Change "developed" to "processed" in the records from their start up to and including the line with "tone curve: curves: ch0 [(0, 0.003)". Give only those lines, with nothing else altered.

*** SUPPLIED ENTRIES ***

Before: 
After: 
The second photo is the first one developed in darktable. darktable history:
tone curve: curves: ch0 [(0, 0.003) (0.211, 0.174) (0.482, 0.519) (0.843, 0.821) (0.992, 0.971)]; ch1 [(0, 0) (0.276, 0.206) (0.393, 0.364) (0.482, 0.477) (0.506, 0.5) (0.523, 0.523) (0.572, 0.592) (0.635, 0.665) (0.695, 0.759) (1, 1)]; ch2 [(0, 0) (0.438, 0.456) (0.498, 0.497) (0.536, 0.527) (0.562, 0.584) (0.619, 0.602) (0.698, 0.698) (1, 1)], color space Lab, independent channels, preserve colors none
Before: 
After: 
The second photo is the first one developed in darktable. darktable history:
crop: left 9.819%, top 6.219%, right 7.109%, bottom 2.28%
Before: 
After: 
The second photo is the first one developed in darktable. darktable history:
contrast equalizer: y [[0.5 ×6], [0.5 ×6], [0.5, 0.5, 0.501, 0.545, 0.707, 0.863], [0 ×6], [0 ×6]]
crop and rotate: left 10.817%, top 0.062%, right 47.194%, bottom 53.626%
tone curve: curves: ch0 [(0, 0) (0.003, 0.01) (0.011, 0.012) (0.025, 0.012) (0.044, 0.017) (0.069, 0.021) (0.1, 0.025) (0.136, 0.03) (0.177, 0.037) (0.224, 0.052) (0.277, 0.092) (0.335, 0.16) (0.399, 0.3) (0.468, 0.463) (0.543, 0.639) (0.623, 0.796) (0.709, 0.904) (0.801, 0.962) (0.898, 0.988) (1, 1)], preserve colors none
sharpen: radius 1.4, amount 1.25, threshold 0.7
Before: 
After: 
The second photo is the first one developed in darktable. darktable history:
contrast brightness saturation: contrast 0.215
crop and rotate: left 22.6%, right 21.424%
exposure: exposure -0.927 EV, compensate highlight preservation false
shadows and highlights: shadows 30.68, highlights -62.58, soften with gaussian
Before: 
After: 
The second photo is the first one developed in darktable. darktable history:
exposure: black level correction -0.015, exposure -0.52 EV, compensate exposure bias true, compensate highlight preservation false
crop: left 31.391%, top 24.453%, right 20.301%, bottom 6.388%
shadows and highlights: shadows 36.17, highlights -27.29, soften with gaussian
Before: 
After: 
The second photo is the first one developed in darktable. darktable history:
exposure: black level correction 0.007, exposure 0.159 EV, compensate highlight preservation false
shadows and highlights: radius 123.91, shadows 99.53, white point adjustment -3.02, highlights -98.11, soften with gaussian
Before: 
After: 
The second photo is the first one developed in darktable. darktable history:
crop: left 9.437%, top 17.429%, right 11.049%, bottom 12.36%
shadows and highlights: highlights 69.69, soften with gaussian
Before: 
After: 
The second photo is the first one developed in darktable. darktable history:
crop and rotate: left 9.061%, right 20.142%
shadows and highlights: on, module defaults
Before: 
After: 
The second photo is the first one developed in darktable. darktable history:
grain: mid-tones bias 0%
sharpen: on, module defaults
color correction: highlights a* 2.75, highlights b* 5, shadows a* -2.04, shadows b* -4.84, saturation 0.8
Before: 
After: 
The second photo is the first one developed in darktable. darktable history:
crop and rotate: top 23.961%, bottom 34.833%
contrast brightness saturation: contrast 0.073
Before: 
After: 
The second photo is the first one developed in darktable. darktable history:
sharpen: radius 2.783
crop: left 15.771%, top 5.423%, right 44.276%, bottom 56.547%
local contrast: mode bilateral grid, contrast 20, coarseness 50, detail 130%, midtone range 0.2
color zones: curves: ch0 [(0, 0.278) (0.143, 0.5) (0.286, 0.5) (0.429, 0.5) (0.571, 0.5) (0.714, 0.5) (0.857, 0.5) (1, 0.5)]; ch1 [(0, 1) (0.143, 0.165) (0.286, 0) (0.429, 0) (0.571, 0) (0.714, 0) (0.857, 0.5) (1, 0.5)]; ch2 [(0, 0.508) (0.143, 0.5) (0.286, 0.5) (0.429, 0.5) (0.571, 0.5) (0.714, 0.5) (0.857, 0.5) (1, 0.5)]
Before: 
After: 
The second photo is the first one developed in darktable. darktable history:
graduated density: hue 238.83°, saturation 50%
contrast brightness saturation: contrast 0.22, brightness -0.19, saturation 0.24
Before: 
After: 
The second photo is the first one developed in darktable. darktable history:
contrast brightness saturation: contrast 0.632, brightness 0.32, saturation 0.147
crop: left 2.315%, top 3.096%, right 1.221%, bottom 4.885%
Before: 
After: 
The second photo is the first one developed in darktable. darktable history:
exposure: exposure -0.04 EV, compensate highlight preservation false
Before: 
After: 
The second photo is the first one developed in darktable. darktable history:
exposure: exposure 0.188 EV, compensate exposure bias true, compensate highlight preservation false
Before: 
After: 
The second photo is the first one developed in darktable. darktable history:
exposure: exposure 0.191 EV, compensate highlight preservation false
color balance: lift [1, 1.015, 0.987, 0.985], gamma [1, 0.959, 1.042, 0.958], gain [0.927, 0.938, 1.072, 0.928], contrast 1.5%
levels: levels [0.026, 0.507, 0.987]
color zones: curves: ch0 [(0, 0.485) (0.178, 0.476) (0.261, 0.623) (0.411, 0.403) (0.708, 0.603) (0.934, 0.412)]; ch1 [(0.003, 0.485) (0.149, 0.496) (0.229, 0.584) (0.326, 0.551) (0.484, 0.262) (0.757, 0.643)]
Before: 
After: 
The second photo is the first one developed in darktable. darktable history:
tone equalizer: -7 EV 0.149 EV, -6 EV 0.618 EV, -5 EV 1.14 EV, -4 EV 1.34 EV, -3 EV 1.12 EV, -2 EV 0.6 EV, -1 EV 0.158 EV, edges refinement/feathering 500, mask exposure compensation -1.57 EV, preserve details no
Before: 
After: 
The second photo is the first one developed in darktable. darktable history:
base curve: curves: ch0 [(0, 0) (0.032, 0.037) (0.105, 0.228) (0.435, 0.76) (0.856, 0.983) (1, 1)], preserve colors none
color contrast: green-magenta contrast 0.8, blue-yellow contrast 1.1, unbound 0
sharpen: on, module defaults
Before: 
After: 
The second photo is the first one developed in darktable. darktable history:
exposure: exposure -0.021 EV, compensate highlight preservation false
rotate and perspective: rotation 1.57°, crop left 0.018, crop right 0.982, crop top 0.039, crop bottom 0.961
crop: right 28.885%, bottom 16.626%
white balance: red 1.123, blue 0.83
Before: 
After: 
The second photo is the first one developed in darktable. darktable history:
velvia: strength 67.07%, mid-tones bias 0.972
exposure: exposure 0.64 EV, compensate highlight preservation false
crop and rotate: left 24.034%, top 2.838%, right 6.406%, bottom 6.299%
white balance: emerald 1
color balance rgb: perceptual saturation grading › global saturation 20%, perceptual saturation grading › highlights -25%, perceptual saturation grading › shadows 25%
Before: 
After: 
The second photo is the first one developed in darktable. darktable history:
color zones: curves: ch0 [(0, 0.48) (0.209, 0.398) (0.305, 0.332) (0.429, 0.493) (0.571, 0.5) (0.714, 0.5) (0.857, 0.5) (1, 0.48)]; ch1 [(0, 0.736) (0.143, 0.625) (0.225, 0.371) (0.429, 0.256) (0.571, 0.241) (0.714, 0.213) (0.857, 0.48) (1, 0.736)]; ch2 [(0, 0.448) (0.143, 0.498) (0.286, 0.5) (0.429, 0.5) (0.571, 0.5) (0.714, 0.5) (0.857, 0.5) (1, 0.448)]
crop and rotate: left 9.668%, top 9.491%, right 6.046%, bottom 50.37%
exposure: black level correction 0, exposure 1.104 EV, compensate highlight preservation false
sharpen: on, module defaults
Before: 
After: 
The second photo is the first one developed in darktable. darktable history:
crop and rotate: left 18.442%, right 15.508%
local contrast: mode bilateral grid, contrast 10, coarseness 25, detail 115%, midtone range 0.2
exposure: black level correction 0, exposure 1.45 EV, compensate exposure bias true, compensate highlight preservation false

***

### [TASK RESPONSE]
Before: 
After: 
The second photo is the first one processed in darktable. darktable history:
tone curve: curves: ch0 [(0, 0.003) (0.211, 0.174) (0.482, 0.519) (0.843, 0.821) (0.992, 0.971)]; ch1 [(0, 0) (0.276, 0.206) (0.393, 0.364) (0.482, 0.477) (0.506, 0.5) (0.523, 0.523) (0.572, 0.592) (0.635, 0.665) (0.695, 0.759) (1, 1)]; ch2 [(0, 0) (0.438, 0.456) (0.498, 0.497) (0.536, 0.527) (0.562, 0.584) (0.619, 0.602) (0.698, 0.698) (1, 1)], color space Lab, independent channels, preserve colors none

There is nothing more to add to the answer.